(Rows taken from a dataset)
--------------------------------------------------

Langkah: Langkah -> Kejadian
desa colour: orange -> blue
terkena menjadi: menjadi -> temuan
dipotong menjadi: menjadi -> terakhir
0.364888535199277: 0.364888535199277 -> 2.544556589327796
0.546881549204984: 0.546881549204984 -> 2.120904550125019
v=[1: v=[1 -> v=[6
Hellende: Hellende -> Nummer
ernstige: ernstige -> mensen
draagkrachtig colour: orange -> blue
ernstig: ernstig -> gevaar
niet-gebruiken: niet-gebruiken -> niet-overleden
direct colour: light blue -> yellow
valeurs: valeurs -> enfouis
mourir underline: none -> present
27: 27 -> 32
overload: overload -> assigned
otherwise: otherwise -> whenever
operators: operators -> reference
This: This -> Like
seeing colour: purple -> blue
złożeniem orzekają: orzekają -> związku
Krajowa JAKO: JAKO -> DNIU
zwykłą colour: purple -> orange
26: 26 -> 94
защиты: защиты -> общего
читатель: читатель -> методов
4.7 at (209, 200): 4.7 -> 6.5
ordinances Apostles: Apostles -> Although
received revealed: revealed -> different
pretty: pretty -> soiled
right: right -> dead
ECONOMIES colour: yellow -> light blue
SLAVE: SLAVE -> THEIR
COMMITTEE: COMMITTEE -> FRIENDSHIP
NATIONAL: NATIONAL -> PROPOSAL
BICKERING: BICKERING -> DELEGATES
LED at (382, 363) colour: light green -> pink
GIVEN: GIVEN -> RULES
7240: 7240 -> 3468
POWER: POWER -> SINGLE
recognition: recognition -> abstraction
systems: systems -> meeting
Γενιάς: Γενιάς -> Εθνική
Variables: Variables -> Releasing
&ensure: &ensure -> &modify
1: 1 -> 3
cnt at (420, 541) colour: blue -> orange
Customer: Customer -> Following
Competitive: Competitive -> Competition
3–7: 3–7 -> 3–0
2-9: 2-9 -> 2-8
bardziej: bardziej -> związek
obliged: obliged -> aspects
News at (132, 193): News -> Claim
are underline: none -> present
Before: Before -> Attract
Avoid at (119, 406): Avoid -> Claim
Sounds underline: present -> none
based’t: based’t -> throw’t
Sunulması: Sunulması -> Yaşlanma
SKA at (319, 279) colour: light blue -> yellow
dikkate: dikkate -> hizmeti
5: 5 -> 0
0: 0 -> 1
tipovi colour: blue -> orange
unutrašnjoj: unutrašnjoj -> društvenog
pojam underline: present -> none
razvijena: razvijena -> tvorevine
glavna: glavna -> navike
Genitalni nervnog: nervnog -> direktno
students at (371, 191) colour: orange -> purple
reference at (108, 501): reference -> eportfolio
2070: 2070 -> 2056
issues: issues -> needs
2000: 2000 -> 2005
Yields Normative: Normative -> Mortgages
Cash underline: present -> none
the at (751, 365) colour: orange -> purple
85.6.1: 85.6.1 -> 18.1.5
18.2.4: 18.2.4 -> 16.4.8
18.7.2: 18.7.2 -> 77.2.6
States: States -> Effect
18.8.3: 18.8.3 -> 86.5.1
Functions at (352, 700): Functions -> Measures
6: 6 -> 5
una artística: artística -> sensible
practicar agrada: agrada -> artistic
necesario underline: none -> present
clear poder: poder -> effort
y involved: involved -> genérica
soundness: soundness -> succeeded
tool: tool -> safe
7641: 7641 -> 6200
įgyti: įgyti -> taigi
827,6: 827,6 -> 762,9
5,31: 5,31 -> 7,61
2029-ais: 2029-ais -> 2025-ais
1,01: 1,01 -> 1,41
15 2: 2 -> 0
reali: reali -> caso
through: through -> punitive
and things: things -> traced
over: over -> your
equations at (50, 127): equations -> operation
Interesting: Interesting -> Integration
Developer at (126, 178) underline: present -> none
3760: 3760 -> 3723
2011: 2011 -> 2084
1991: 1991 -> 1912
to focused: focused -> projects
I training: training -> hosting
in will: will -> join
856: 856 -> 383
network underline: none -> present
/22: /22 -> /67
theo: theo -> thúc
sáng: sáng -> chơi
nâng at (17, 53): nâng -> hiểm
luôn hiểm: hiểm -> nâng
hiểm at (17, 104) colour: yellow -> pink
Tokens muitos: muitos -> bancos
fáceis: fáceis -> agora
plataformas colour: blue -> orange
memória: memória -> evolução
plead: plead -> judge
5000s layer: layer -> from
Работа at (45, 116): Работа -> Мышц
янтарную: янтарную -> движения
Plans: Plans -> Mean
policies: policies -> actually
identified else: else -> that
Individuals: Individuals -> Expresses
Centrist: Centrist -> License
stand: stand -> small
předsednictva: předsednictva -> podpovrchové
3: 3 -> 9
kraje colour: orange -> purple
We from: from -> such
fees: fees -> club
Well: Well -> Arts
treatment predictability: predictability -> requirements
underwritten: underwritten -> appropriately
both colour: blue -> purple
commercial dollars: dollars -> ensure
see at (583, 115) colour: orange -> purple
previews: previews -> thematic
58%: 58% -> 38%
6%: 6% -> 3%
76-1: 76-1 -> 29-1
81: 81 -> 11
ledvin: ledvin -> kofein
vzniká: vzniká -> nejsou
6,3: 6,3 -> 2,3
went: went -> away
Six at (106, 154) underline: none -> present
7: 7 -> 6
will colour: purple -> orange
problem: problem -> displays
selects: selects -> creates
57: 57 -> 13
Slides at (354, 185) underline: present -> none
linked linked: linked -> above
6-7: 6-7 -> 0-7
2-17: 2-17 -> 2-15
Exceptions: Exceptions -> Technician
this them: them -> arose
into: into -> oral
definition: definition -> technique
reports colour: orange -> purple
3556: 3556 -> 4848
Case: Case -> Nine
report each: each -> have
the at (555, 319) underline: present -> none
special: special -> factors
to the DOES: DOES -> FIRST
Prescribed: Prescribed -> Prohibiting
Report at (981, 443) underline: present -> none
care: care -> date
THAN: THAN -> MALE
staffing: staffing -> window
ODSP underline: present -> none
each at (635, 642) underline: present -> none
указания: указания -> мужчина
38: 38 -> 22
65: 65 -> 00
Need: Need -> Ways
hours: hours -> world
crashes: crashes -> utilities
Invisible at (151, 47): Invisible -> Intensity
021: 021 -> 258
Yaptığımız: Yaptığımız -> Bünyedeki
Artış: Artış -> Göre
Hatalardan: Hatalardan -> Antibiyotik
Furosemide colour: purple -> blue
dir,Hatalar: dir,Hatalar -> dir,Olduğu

--------------------------------------------------

Exercise objective:
Write out the data word for word, starting at its first line and ending at the line that contains "v=[1: v=[1 -> v=[6", with both of those lines included.

Solution to the exercise:
Langkah: Langkah -> Kejadian
desa colour: orange -> blue
terkena menjadi: menjadi -> temuan
dipotong menjadi: menjadi -> terakhir
0.364888535199277: 0.364888535199277 -> 2.544556589327796
0.546881549204984: 0.546881549204984 -> 2.120904550125019
v=[1: v=[1 -> v=[6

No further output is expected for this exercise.